LISTED ENTRIES below:
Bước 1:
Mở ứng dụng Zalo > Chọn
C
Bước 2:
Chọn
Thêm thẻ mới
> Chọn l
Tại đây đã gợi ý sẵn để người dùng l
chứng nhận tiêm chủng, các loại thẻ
End of LISTED ENTRIES.
**PROBLEM TO SOLVE:** Word for word, output all of the material.

**REPLY TO THE EXERCISE:**
Bước 1:
Mở ứng dụng Zalo > Chọn
C
Bước 2:
Chọn
Thêm thẻ mới
> Chọn l
Tại đây đã gợi ý sẵn để người dùng l
chứng nhận tiêm chủng, các loại thẻ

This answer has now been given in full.